In Stockton, the effects are visible. Between 2018 and 2024, the city issued one hundred and fourteen contracts worth a combined three hundred and eleven million dollars without competitive bidding, according to records obtained by Perez through public records requests. Of those, The Stockton Record covered six. Voter turnout in city council elections fell from thirty-one percent in 2016 to eighteen percent in 2024. The city's general fund deficit increased from nine million dollars in 2018 to forty-three million in 2024, according to audited financial statements. The Record did not report on the deficit until the city announced a hiring freeze in February 2025.
Marcus Webb, the editor, acknowledges the gaps. "I know what we're not covering," he says. "I make a list every week of stories we should be doing and can't. The list is longer than the stories we publish. But I have one reporter. What do you want me to do?"
The Folder on the Shelf
On a shelf behind Marcus Webb's desk, between a photograph of his daughter and a coffee mug from the 1996 Atlanta Olympics, sits a folder labeled "Investigations." Inside are notes, documents, and interview transcripts for stories the newsroom began but never finished. One file concerns a pattern of police stops in predominantly Black neighborhoods that Webb believes amounts to illegal profiling. Another concerns allegations of sexual harassment by a county supervisor. A third concerns contamination of groundwater near a shuttered fertilizer plant.
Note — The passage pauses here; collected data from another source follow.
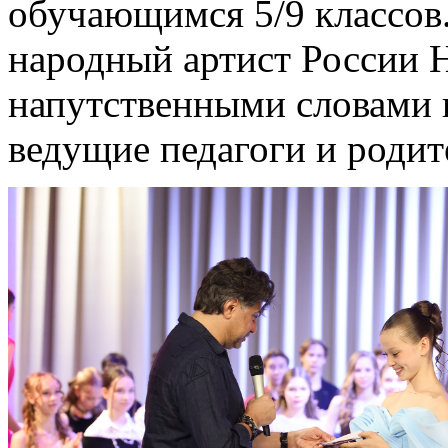
обучающимся 5/9 классов.
народный артист России 
напутственными словами 
ведущие педагоги и родит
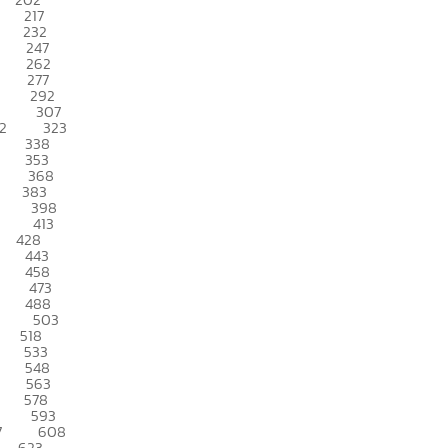
217
232
247
262
277
292
307
2
323
338
353
368
383
398
413
428
443
458
473
488
503
518
533
548
563
578
593
7
608
623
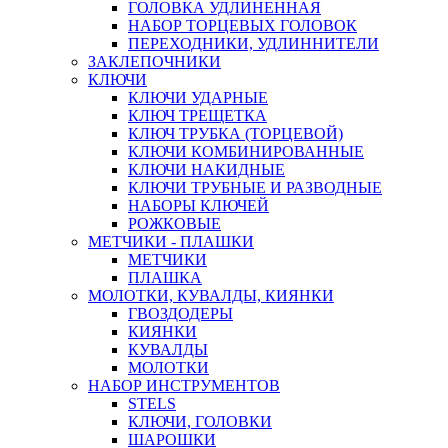
ГОЛОВКА УДЛИНЕННАЯ
НАБОР ТОРЦЕВЫХ ГОЛОВОК
ПЕРЕХОДНИКИ, УДЛИННИТЕЛИ
ЗАКЛЕПОЧНИКИ
КЛЮЧИ
КЛЮЧИ УДАРНЫЕ
КЛЮЧ ТРЕЩЕТКА
КЛЮЧ ТРУБКА (ТОРЦЕВОЙ)
КЛЮЧИ КОМБИНИРОВАННЫЕ
КЛЮЧИ НАКИДНЫЕ
КЛЮЧИ ТРУБНЫЕ И РАЗВОДНЫЕ
НАБОРЫ КЛЮЧЕЙ
РОЖКОВЫЕ
МЕТЧИКИ - ПЛАШКИ
МЕТЧИКИ
ПЛАШКА
МОЛОТКИ, КУВАЛДЫ, КИЯНКИ
ГВОЗДОДЕРЫ
КИЯНКИ
КУВАЛДЫ
МОЛОТКИ
НАБОР ИНСТРУМЕНТОВ
STELS
КЛЮЧИ, ГОЛОВКИ
ШАРОШКИ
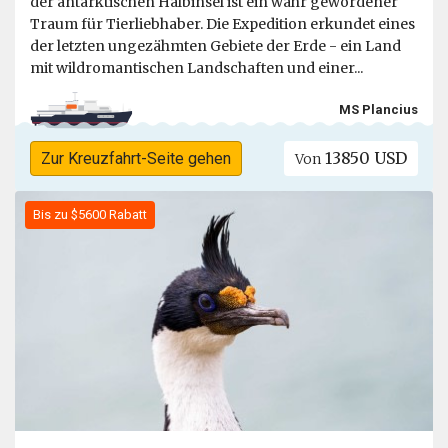
der antarktischen Halbinsel ist ein wahr gewordener
Traum für Tierliebhaber. Die Expedition erkundet eines
der letzten ungezähmten Gebiete der Erde - ein Land
mit wildromantischen Landschaften und einer...
MS Plancius
13850 USD
Zur Kreuzfahrt-Seite gehen
Von
Bis zu $5600 Rabatt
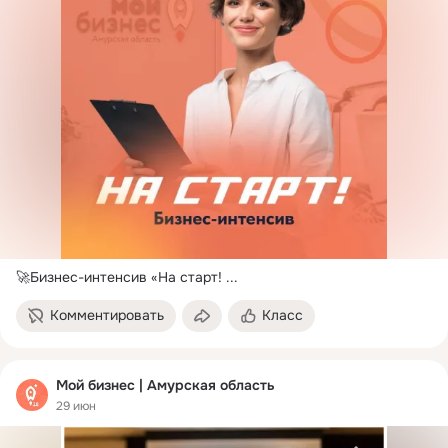
🚀Бизнес-интенсив «На старт!
 ...
Комментировать
Класс
Мой бизнес | Амурская область
29 июн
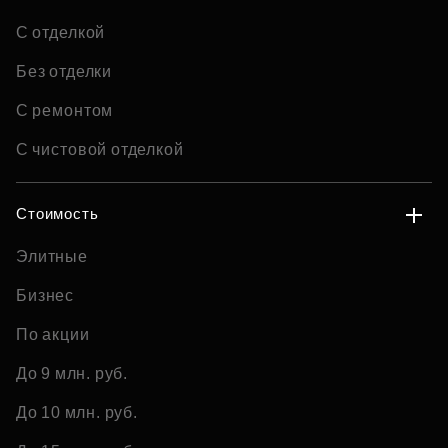
С отделкой
Без отделки
С ремонтом
С чистовой отделкой
Стоимость
Элитные
Бизнес
По акции
До 9 млн. руб.
До 10 млн. руб.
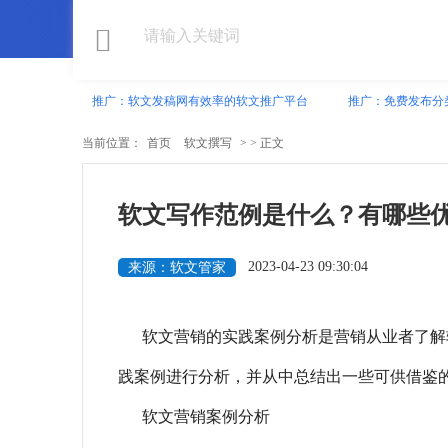
推广：软文发稿网有效率的软文推广平台
推广：免费发布分
当前位置：
首页
软文撰写
> > 正文
软文写作范例是什么？有哪些
2023-04-23 09:30:04
来源：软文管家
软文营销的实践案例分析是营销从业者了解
践案例进行分析，并从中总结出一些可供借鉴
软文营销案例分析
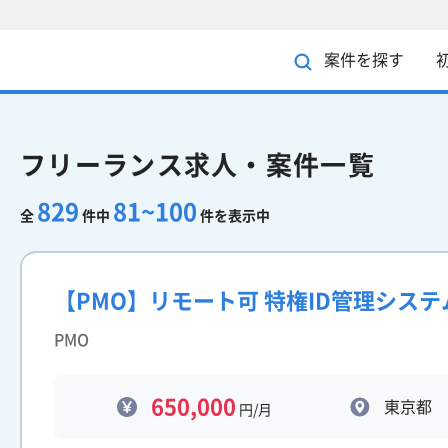
案件を探す
フリーランス求人・案件一覧
829
81~100
全
件中
件を表示中
【PMO】リモート可 特権ID管理シス
PMO
650,000
東京都
円/月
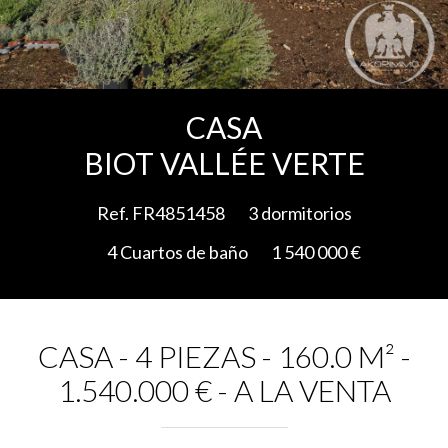
Add to selection
CASA
BIOT VALLÉE VERTE
Ref. FR4851458
3 dormitorios
4 Cuartos de baño
1 540 000 €
CASA - 4 PIEZAS - 160.0 M² -
1.540.000 € - A LA VENTA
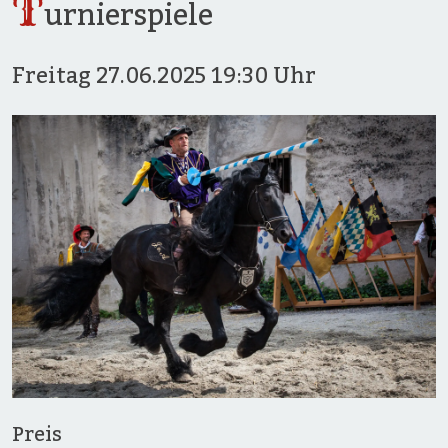
T
urnierspiele
Freitag
27.06.2025
19:30 Uhr
Preis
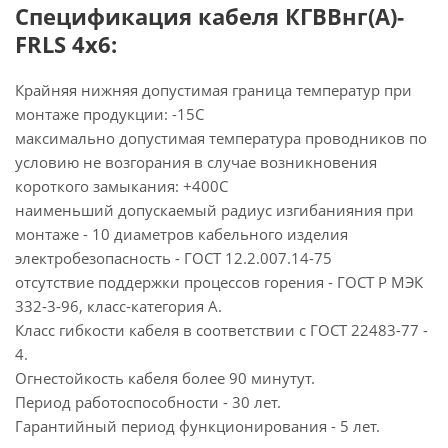
Спецификация кабеля КГВВнг(А)-
FRLS 4х6:
Крайняя нижняя допустимая граница температур при
монтаже продукции: -15С
максимально допустимая температура проводников по
условию не возгорания в случае возникновения
короткого замыкания: +400С
наименьший допускаемый радиус изгибанияния при
монтаже - 10 диаметров кабельного изделия
электробезопасность - ГОСТ 12.2.007.14-75
отсутствие поддержки процессов горения - ГОСТ Р МЭК
332-3-96, класс-категория А.
Класс гибкости кабеля в соответствии с ГОСТ 22483-77 -
4.
Огнестойкость кабеля более 90 минутут.
Период работоспособности - 30 лет.
Гарантийный период функционирования - 5 лет.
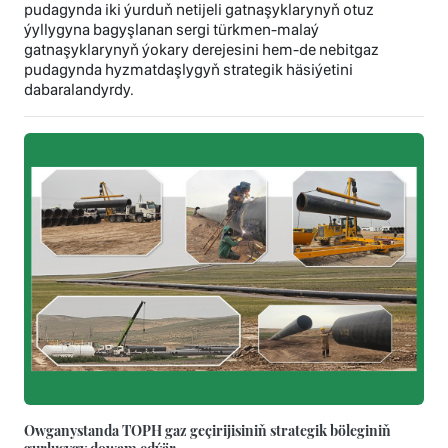
pudagynda iki ýurduň netijeli gatnaşyklarynyň otuz
ýyllygyna bagyşlanan sergi türkmen-malaý
gatnaşyklarynyň ýokary derejesini hem-de nebitgaz
pudagynda hyzmatdaşlygyň strategik häsiýetini
dabaralandyrdy.
Owganystanda TOPH gaz geçirijisiniň strategik böleginiň
gurluşygy dowam edýär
Webb started each investigation in 2021, when the newsroom still had three reporters. He assigned one reporter to each story. By the time the reporters had completed initial reporting, two of them had been laid off. The third, Amanda Chen, was reassigned to daily breaking news. The investigations were shelved. Webb has not opened the folder since 2022. He opens it now, slowly, and stares at the contents for what feels like a very long time.
"This is what we used to do," he says. "This is what a newspaper is supposed to do. And we just—can't anymore."
He closes the folder and places it back on the shelf. Outside, the sun is setting over Franklin Street. The dead fern casts a shadow across the empty desks. Somewhere in the building, a phone is ringing. Nobody answers it.